Тогда он бросил на стол ключи от «опеля». Бросил – и проиграл.
– Что будешь ставить? – спросил, весело улыбаясь, грузин. – Последняя ставка твоя.
– Жену, – спокойно ответил Борис.
– Как жену?
– Как лошадь, – спокойно ответил Борис.
– Тогда, слушай, – грузин вскочил, – я твою ставку принимаю! Но я не азербайджанец. У нас гаремов нет. Ты дашь слово мужчины, что, если проиграешь, я за любые деньги сделаю вам развод…
…Надо сказать, что в сталинские времена расторжение брака было делом очень сложным.
– …Я женюсь на Ниночке, – продолжал грузин, – и она прописывает меня в Москве. Состоялось?
– Состоялось, – зло ответил Борис, и Нина кивнула.
– Только играть будем моими картами, – заявил наивный кавказский человек.
– А почему тебе наши не нравятся? – поинтересовался Грек. – Тебе же в них перло, как из параши.
– Рисковать не хочу, – отвечал грузин, – ставка уж больно дорогая. Принеси из пальто мою колоду, – попросил он одного из своих спутников.
Тот вышел в коридор и вернулся с колодой.
– Проверяйте.
Борис внимательно осмотрел колоду, потом ее проверил Грек. Витя Кот достал лупу и изучил карты.
– Все чисто, – сказал он.
– Во что играем? – спросил Борис.
– В буру.
– Значит, так, – Борис перетасовал карты, – вы ставите весь мой проигрыш и двадцать тысяч.
– Состоялось! – Грузин положил на стол толстую пачку денег рядом с Бориным проигрышем и посмотрел на тихо сидящую в углу Нинку. – Только заряжаем на один удар.
– Заметано.
И Борис выиграл.
Улыбнувшись, он надел на руку часы, насадил на палец перстень. Невозмутимая Нинка надела свои украшения и положила в сумочку отыгранные деньги.
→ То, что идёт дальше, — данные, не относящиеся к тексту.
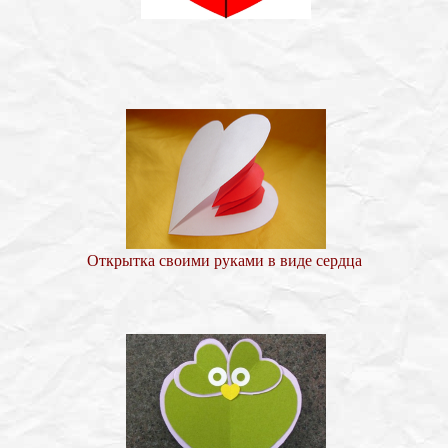
Открытка своими руками в виде сердца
– На кону двадцать тысяч, положи. – Борис спрятал ключи от машины в карман.
– Поехали. Через час все было кончено. Грузины проиграли всю наличность и трое часов.
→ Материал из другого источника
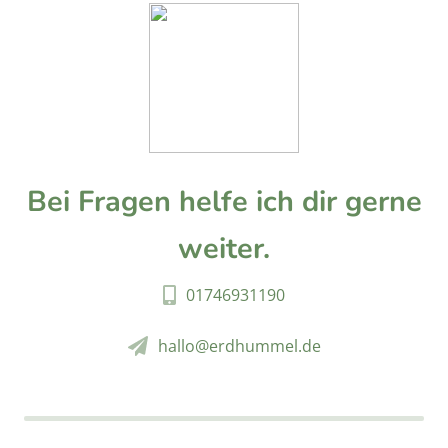
Bei Fragen helfe ich dir gerne
weiter.
01746931190
hallo@erdhummel.de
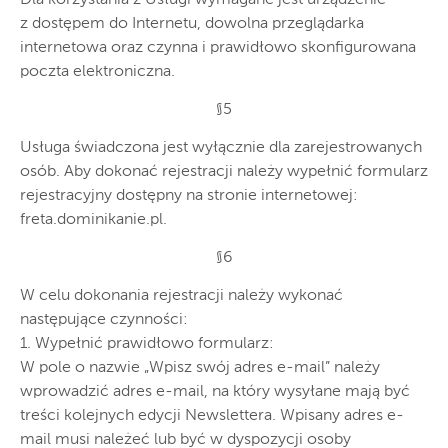
Dla korzystania z Usługi wymagane jest urządzenie
z dostępem do Internetu, dowolna przeglądarka
internetowa oraz czynna i prawidłowo skonfigurowana
poczta elektroniczna.
§5
Usługa świadczona jest wyłącznie dla zarejestrowanych
osób. Aby dokonać rejestracji należy wypełnić formularz
rejestracyjny dostępny na stronie internetowej:
freta.dominikanie.pl.
§6
W celu dokonania rejestracji należy wykonać
następujące czynności:
1. Wypełnić prawidłowo formularz:
W pole o nazwie „Wpisz swój adres e-mail” należy
wprowadzić adres e-mail, na który wysyłane mają być
treści kolejnych edycji Newslettera. Wpisany adres e-
mail musi należeć lub być w dyspozycji osoby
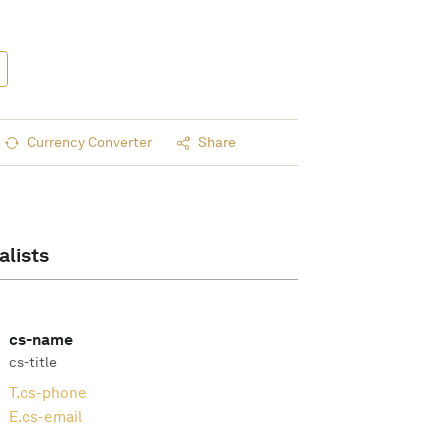
Currency Converter
Share
alists
cs-name
cs-title
T.
cs-phone
E.
cs-email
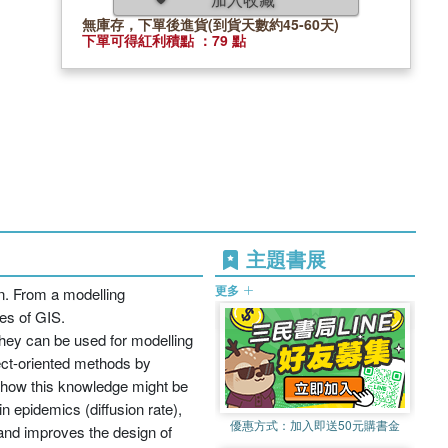
無庫存，下單後進貨(到貨天數約45-60天)
下單可得紅利積點 ：79 點
主題書展
更多
on. From a modelling
ies of GIS.
hey can be used for modelling
ect-oriented methods by
s how this knowledge might be
n epidemics (diffusion rate),
優惠方式：
加入即送50元購書金
 and improves the design of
– Я ставлю пальто, – закричал грузин, – дорогое, ратиновое, с собольим воротником!
– Сегодня не ваш день, – мило улыбнулся Борис, – январь все-таки на дворе, а вы из теплых краев. Давайте в другой раз.
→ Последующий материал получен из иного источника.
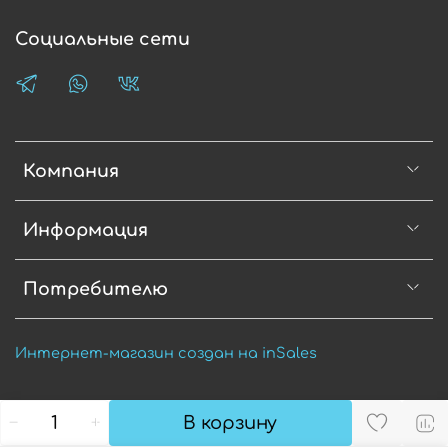
Социальные сети
Компания
Информация
Потребителю
Интернет-магазин создан на inSales
В корзину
Грузины заголосили. Грек дал нам знак, и мы вошли в комнату.
Силы оказались явно неравными, и люди из веселого Тбилиси спокойно ушли.
– Фраера, – сказал Витя Кот, – неужели они думали, что мы у них в карманах не поменяем их колоды на за ряженные?
Прошло время, примерно лет двадцать, я решил поужинать в ресторане ЦДЛ. Хотя я не очень любил это престижное место, но там должен был появиться мой друг, замечательный писатель Валерий Осипов.
Я вошел в Дубовый зал, до отказа забитый мастерами отечественной словесности, и начал искать свободное место. И вдруг увидел очень знакомую и очень красивую даму, машущую мне рукой.
Я подошел и дико удивился. Это была последняя ставка Бори По Новой Фене Нинка, и сидела она за столом с Яковом Борисовичем Гольдиным, великим теневым дельцом Советского Союза.
Мы познакомились с ним в доме моего старого знакомого, в те годы короля подпольного трикотажа Ильи Гальперина, расстрелянного в 1967 году.
Яков Борисович, донельзя роскошный, сидел за столом в модном, кстати закрытом для посторонних, литературном клубе. Мест не было, и я сел к ним за стол.